* **Dataset**:
━━━━━━━━━━
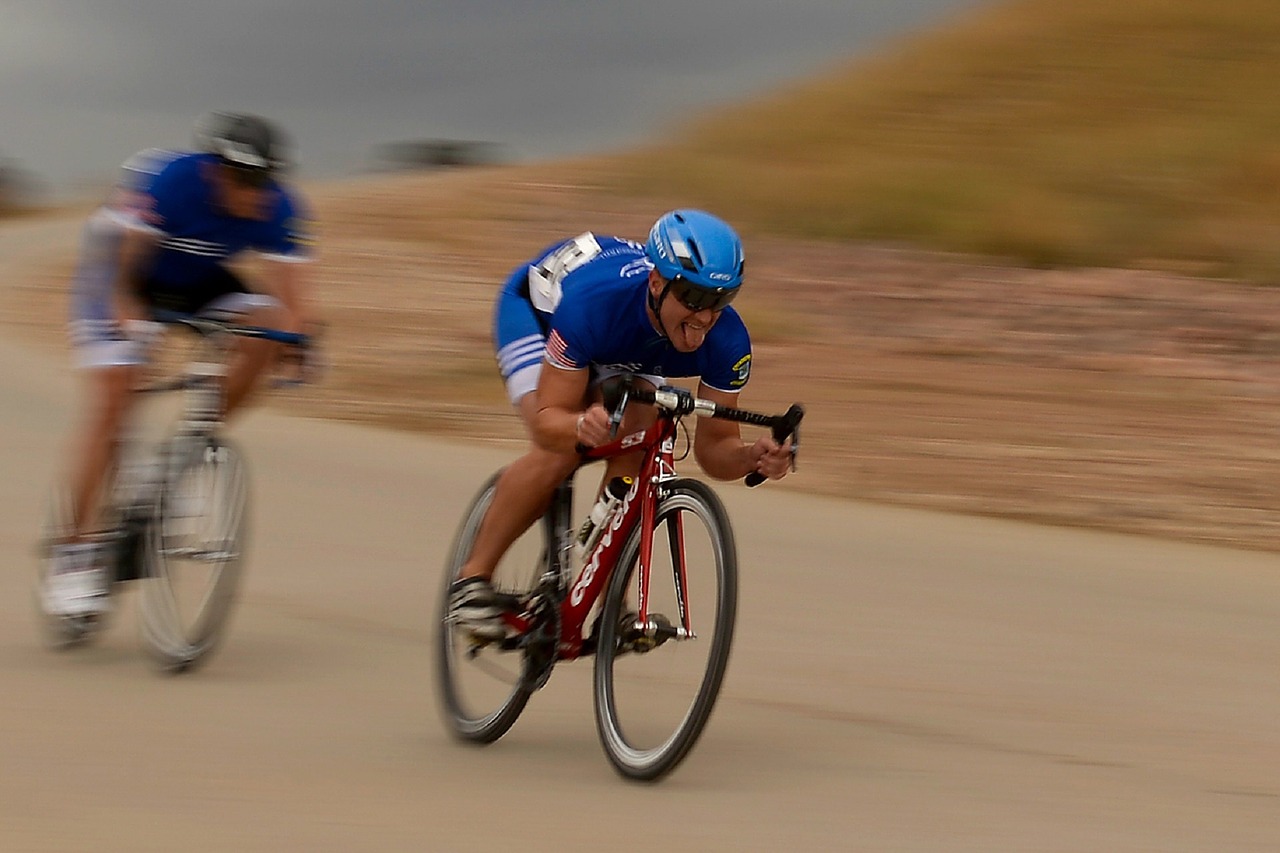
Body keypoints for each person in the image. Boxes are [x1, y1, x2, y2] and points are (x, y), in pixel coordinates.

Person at [449, 209, 794, 639]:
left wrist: (750, 458)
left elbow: (714, 450)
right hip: (540, 314)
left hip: (630, 345)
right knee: (560, 450)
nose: (706, 316)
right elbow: (547, 420)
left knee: (638, 435)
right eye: (693, 297)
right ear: (656, 284)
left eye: (720, 300)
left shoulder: (727, 341)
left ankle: (612, 602)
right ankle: (472, 582)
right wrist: (577, 426)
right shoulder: (594, 307)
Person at [42, 112, 319, 618]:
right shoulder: (173, 182)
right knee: (113, 403)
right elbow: (126, 274)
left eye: (262, 181)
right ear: (214, 171)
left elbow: (293, 297)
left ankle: (187, 454)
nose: (252, 193)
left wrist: (296, 338)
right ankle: (73, 556)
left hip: (199, 279)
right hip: (123, 275)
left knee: (268, 329)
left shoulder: (278, 207)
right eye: (241, 180)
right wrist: (132, 326)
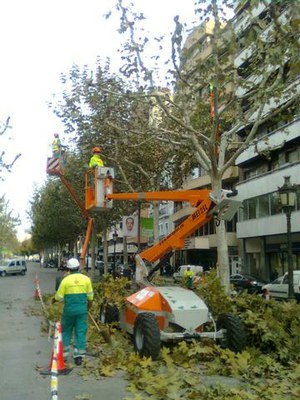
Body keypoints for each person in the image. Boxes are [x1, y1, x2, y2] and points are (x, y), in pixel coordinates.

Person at [53, 258, 94, 366]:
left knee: (66, 331)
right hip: (82, 311)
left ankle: (64, 356)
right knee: (80, 332)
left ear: (68, 269)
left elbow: (59, 296)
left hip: (69, 311)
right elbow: (90, 297)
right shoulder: (86, 279)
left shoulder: (65, 280)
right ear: (78, 268)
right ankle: (78, 357)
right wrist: (88, 307)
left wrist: (53, 300)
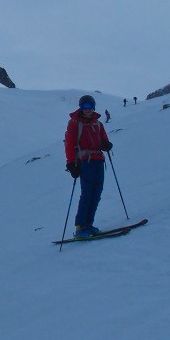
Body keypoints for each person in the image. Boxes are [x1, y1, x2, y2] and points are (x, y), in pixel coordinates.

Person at [64, 95, 114, 238]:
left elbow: (104, 141)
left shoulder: (98, 124)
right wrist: (71, 163)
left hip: (99, 161)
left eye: (90, 106)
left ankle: (89, 224)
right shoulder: (74, 124)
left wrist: (107, 145)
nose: (87, 109)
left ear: (94, 107)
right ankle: (80, 227)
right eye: (84, 107)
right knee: (87, 194)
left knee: (96, 194)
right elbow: (69, 144)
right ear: (80, 107)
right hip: (85, 162)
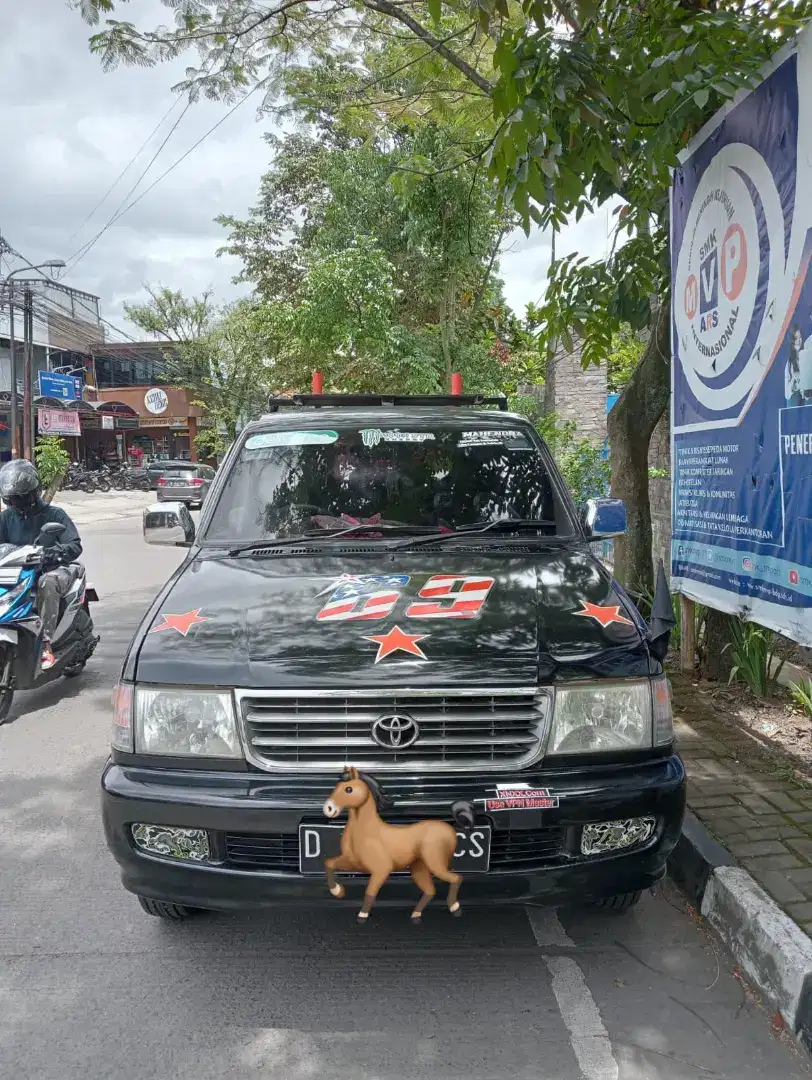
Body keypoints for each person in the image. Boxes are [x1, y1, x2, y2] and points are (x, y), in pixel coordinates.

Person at [0, 460, 82, 670]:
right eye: (12, 499)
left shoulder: (55, 515)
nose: (16, 502)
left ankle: (46, 642)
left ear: (33, 492)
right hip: (18, 573)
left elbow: (74, 546)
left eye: (20, 497)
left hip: (53, 569)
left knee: (47, 582)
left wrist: (51, 554)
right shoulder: (6, 518)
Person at [786, 325, 804, 407]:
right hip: (795, 403)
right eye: (796, 338)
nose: (798, 341)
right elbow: (787, 394)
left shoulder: (806, 357)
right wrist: (794, 381)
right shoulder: (789, 364)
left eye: (800, 337)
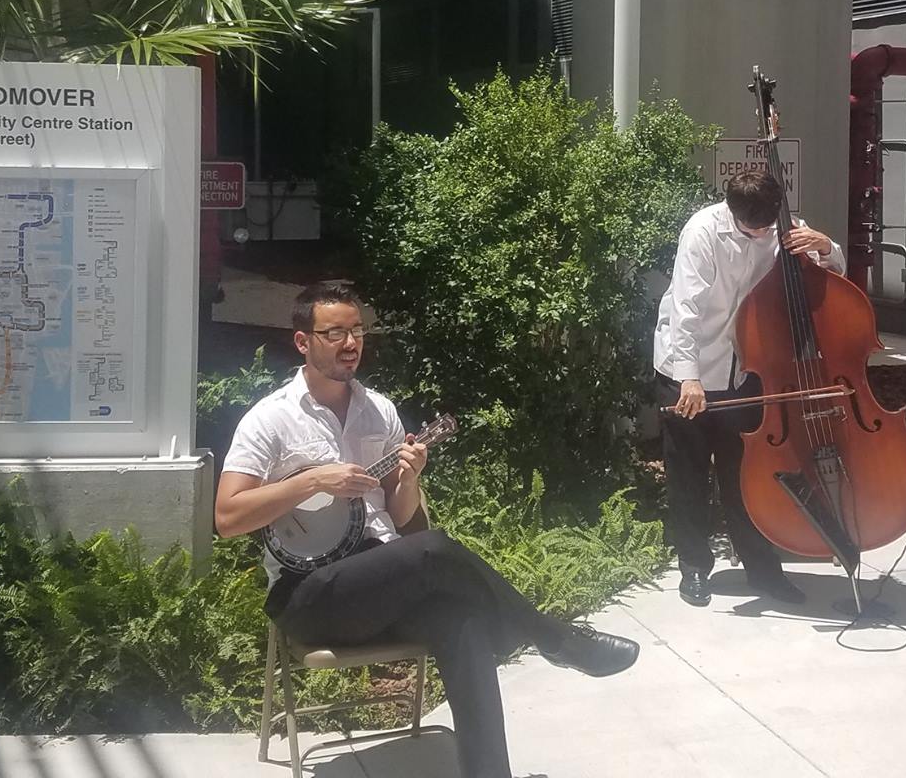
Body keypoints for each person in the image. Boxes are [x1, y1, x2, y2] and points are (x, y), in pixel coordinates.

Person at [216, 281, 639, 778]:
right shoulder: (270, 420)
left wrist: (408, 478)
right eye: (335, 333)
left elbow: (406, 526)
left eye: (357, 331)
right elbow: (228, 518)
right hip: (310, 594)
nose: (351, 344)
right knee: (436, 551)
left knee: (462, 622)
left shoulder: (381, 411)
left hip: (381, 581)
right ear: (303, 341)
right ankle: (554, 638)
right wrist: (312, 479)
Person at [652, 168, 844, 607]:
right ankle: (695, 569)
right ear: (732, 211)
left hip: (746, 372)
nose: (763, 236)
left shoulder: (781, 227)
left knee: (748, 478)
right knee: (689, 474)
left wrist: (827, 247)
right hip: (689, 369)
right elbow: (686, 310)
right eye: (752, 229)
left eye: (767, 227)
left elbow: (828, 274)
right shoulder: (702, 232)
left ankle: (762, 570)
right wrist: (689, 377)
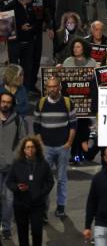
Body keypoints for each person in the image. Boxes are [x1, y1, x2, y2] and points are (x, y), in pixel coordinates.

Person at [33, 76, 76, 219]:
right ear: (47, 88)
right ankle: (43, 211)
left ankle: (61, 207)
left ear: (59, 87)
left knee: (62, 178)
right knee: (44, 180)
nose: (52, 89)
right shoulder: (41, 103)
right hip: (47, 148)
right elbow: (36, 126)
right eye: (49, 87)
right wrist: (41, 145)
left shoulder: (67, 103)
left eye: (54, 86)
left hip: (63, 147)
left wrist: (69, 143)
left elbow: (73, 125)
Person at [5, 137, 53, 246]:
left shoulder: (43, 164)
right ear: (23, 149)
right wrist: (17, 187)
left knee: (37, 231)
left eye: (32, 147)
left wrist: (41, 193)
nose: (30, 149)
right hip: (21, 204)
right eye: (27, 147)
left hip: (37, 204)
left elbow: (50, 181)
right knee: (22, 233)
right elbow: (9, 181)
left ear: (36, 149)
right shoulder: (17, 164)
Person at [0, 90, 27, 238]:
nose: (5, 105)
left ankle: (6, 228)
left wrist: (16, 158)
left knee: (8, 199)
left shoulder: (18, 120)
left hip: (11, 167)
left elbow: (23, 142)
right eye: (3, 101)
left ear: (12, 104)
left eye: (8, 102)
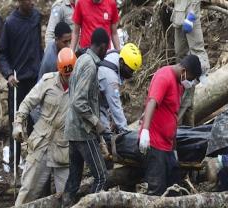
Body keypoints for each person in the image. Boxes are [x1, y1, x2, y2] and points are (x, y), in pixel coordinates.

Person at [13, 48, 76, 206]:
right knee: (27, 192)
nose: (69, 78)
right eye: (66, 75)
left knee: (67, 197)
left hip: (63, 147)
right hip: (41, 144)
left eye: (71, 74)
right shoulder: (47, 82)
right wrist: (18, 123)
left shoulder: (79, 88)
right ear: (60, 70)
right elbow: (27, 102)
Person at [139, 54, 202, 196]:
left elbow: (172, 115)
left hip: (167, 146)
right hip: (155, 144)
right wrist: (145, 131)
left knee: (174, 188)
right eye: (191, 79)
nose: (190, 82)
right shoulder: (164, 77)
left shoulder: (179, 85)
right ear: (184, 71)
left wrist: (174, 149)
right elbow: (152, 102)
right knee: (156, 190)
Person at [62, 28, 110, 207]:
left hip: (72, 129)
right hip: (83, 131)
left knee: (73, 180)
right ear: (103, 46)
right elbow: (79, 101)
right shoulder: (89, 65)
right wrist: (97, 123)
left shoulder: (81, 59)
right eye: (107, 48)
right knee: (101, 177)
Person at [0, 0, 43, 170]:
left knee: (35, 121)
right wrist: (8, 74)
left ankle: (34, 163)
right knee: (16, 122)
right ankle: (13, 164)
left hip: (35, 79)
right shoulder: (10, 23)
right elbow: (1, 54)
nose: (32, 2)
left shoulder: (36, 17)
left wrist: (42, 66)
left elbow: (39, 46)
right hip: (17, 82)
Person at [171, 0, 210, 126]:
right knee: (180, 53)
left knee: (197, 52)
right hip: (179, 9)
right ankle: (184, 83)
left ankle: (199, 75)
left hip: (190, 7)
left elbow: (199, 51)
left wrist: (193, 12)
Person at [98, 43, 142, 137]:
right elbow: (115, 106)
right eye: (130, 71)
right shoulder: (110, 77)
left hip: (100, 98)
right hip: (93, 106)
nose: (131, 75)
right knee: (105, 135)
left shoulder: (117, 56)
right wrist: (125, 131)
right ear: (122, 62)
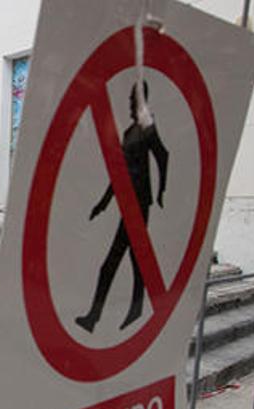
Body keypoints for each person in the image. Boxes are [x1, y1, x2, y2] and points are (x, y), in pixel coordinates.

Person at [75, 81, 169, 333]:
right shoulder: (130, 132)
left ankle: (95, 317)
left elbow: (163, 155)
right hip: (129, 203)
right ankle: (135, 309)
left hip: (139, 205)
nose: (128, 103)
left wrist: (161, 191)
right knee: (137, 259)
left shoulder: (147, 128)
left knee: (113, 262)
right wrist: (103, 203)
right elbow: (119, 173)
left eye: (132, 99)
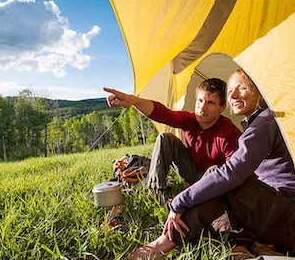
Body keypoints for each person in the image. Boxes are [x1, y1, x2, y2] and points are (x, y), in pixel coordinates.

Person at [129, 69, 295, 260]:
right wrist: (134, 100)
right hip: (286, 218)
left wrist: (180, 201)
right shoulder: (261, 121)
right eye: (231, 90)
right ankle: (223, 240)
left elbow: (232, 175)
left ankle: (166, 242)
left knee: (223, 180)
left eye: (242, 88)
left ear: (259, 91)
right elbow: (165, 114)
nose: (233, 95)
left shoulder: (264, 124)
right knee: (216, 179)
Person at [104, 78, 242, 195]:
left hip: (213, 183)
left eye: (210, 102)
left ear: (223, 106)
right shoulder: (191, 120)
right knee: (165, 138)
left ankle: (192, 194)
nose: (202, 107)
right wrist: (133, 100)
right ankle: (155, 191)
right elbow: (163, 114)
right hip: (192, 171)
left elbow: (235, 174)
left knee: (215, 170)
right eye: (200, 101)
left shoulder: (229, 133)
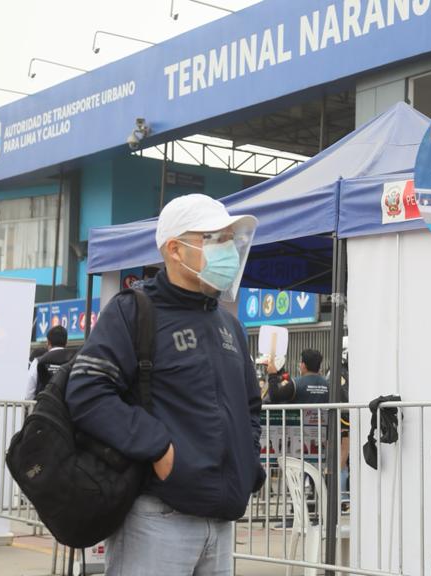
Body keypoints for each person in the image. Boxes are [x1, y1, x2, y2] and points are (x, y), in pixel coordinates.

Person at [65, 194, 265, 575]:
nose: (227, 249)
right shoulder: (133, 311)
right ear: (175, 249)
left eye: (228, 239)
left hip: (222, 521)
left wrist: (248, 463)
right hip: (158, 517)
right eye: (213, 239)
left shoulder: (229, 325)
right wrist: (159, 448)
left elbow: (250, 408)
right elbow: (88, 391)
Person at [25, 325, 76, 400]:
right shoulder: (74, 361)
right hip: (66, 409)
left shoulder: (38, 361)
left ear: (48, 342)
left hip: (42, 408)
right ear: (66, 342)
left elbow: (29, 393)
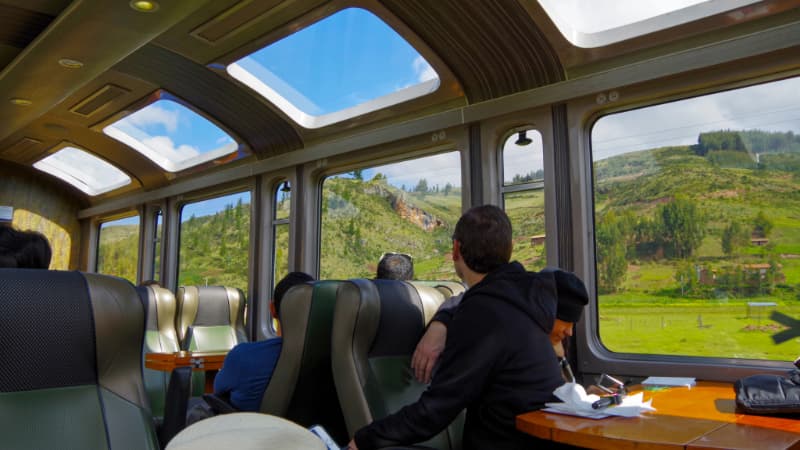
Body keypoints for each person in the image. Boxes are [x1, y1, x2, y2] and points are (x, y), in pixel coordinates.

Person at [348, 205, 579, 450]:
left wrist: (364, 439)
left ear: (456, 249)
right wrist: (443, 320)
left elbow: (437, 410)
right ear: (510, 249)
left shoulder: (482, 312)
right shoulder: (526, 296)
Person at [412, 267, 588, 384]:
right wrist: (440, 323)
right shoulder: (511, 335)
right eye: (566, 322)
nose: (570, 332)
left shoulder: (558, 340)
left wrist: (584, 396)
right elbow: (471, 300)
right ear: (546, 313)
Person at [190, 271, 314, 419]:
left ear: (272, 309)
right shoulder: (335, 360)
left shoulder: (243, 356)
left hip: (247, 436)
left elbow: (218, 390)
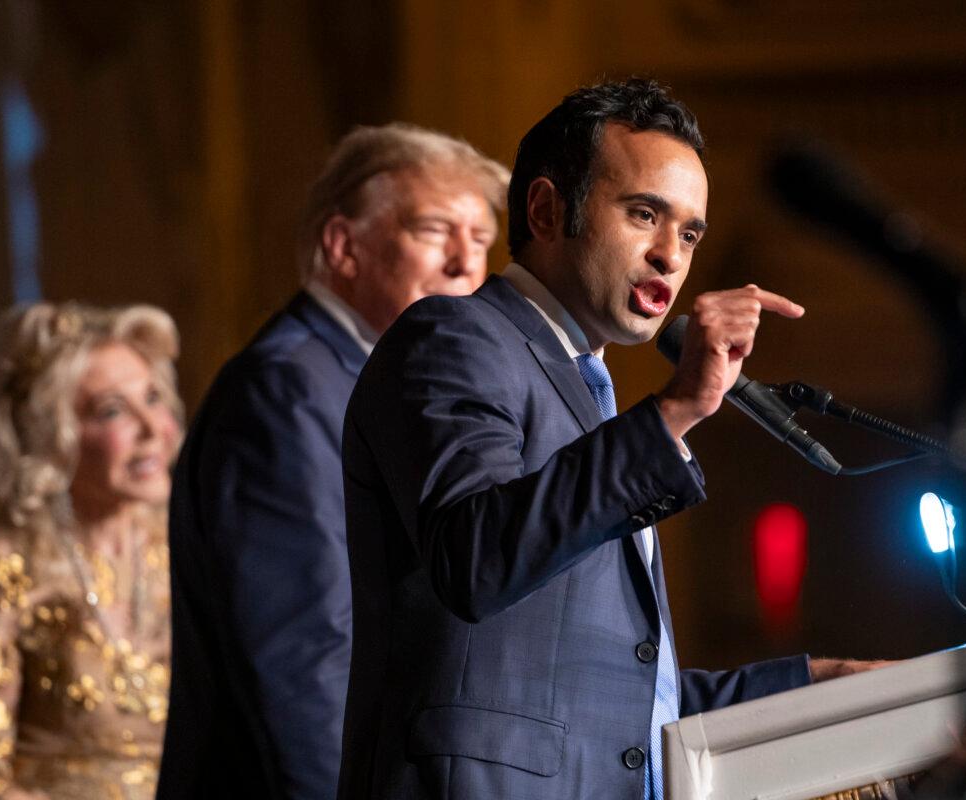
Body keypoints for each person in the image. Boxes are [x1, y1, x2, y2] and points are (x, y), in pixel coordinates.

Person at [339, 79, 883, 800]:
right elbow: (473, 556)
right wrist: (677, 410)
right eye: (644, 214)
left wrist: (826, 683)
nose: (670, 255)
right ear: (545, 209)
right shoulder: (454, 338)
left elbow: (625, 708)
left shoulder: (593, 401)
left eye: (689, 233)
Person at [157, 123, 510, 800]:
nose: (469, 265)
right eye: (437, 231)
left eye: (482, 240)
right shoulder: (287, 390)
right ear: (345, 247)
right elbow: (305, 661)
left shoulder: (367, 379)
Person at [0, 302, 184, 800]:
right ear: (55, 436)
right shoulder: (7, 566)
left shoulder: (190, 544)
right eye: (112, 410)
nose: (152, 428)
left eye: (153, 398)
━━━━━━━━━━
* **What is being asked**: Send back exactly the lines of the listing above starting at the one with "left ankle: (61, 207)" and ending at the one with "left ear: (12, 104)", inclusive, and no others.

* **Exercise solution**:
left ankle: (61, 207)
left ear: (59, 87)
left knee: (62, 178)
right knee: (44, 180)
nose: (52, 89)
right shoulder: (41, 103)
right hip: (47, 148)
right elbow: (36, 126)
right eye: (49, 87)
right wrist: (41, 145)
left shoulder: (67, 103)
left eye: (54, 86)
left hip: (63, 147)
left wrist: (69, 143)
left elbow: (73, 125)
Person at [5, 137, 53, 246]:
left shoulder: (43, 164)
right ear: (23, 149)
right wrist: (17, 187)
left knee: (37, 231)
left eye: (32, 147)
left wrist: (41, 193)
nose: (30, 149)
right hip: (21, 204)
right eye: (27, 147)
left hip: (37, 204)
left elbow: (50, 181)
right knee: (22, 233)
right elbow: (9, 181)
left ear: (36, 149)
right shoulder: (17, 164)
Person at [0, 90, 27, 238]:
nose: (5, 105)
left ankle: (6, 228)
left wrist: (16, 158)
left knee: (8, 199)
left shoulder: (18, 120)
left hip: (11, 167)
left elbow: (23, 142)
right eye: (3, 101)
left ear: (12, 104)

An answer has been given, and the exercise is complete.